> _Passage to read_:
Segment Open

1954 — Crimean Peninsula is transferred

Crimea, Ukraine’s southern Crimean Peninsula, became an autonomous Russian republic in 1921, partly due to its strategic significance. Neither Ukrainians nor Russians held a majority and, in the 1920s, the Soviets overtook the culture of the Crimean Tatars, who had lived on the peninsula since the 13th century.

In 1944 the Red Army took back Crimea from Nazi Germany. Stalin forced the deportation of the Tatars, which historians regard as genocide. With the deportation, Russians became the majority virtually overnight.

1991 — Soviet Union collapses

Russian President Mikhail Gorbachev loosened ideological controls, which resulted in the overwhelming rejection of Soviet communism. Russian and Ukrainian democratic activists ushered in new politics, including free elections and freedom of speech, by working together.

Segment Closed

> _Supplied data_:
Segment Open

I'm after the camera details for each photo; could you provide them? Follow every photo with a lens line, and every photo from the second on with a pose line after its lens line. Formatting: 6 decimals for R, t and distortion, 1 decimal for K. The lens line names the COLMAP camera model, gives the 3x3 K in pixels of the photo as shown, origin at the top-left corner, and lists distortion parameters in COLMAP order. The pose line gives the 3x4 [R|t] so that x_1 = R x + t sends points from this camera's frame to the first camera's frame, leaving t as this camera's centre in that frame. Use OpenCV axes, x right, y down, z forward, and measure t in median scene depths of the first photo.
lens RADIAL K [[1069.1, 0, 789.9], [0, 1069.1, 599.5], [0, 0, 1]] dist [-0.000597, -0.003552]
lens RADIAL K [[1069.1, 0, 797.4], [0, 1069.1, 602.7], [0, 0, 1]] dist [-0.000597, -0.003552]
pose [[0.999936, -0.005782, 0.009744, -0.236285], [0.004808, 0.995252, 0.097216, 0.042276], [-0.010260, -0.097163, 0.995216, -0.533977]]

Segment Closed

> _What you need to do_:
**A.** Reproduce a section of the Crimea timeline word for word. Begin at the words "In 1944 the" and stop after "by working together.".
**B.** Using the Crimea timeline, decide whether each statement agrees with it. Answer yes or no and quote the deciding words. (i) Crimea became an autonomous Russian republic in 1921. (ii) The Crimean Tatars first arrived on the peninsula in the 20th century. (iii) In 1944 the Red Army took back Crimea from Nazi Germany.
**C.** According to the Crimea timeline, which group became the majority in Crimea after the Tatars were deported?

> _Solution set_:
**A.**
In 1944 the Red Army took back Crimea from Nazi Germany. Stalin forced the deportation of the Tatars, which historians regard as genocide. With the deportation, Russians became the majority virtually overnight.

1991 — Soviet Union collapses

Russian President Mikhail Gorbachev loosened ideological controls, which resulted in the overwhelming rejection of Soviet communism. Russian and Ukrainian democratic activists ushered in new politics, including free elections and freedom of speech, by working together.

**B.**
(i) Yes: "became an autonomous Russian republic in 1921"
(ii) No: "who had lived on the peninsula since the 13th century"
(iii) Yes: "In 1944 the Red Army took back Crimea from Nazi Germany"

**C.** Russians became the majority, virtually overnight.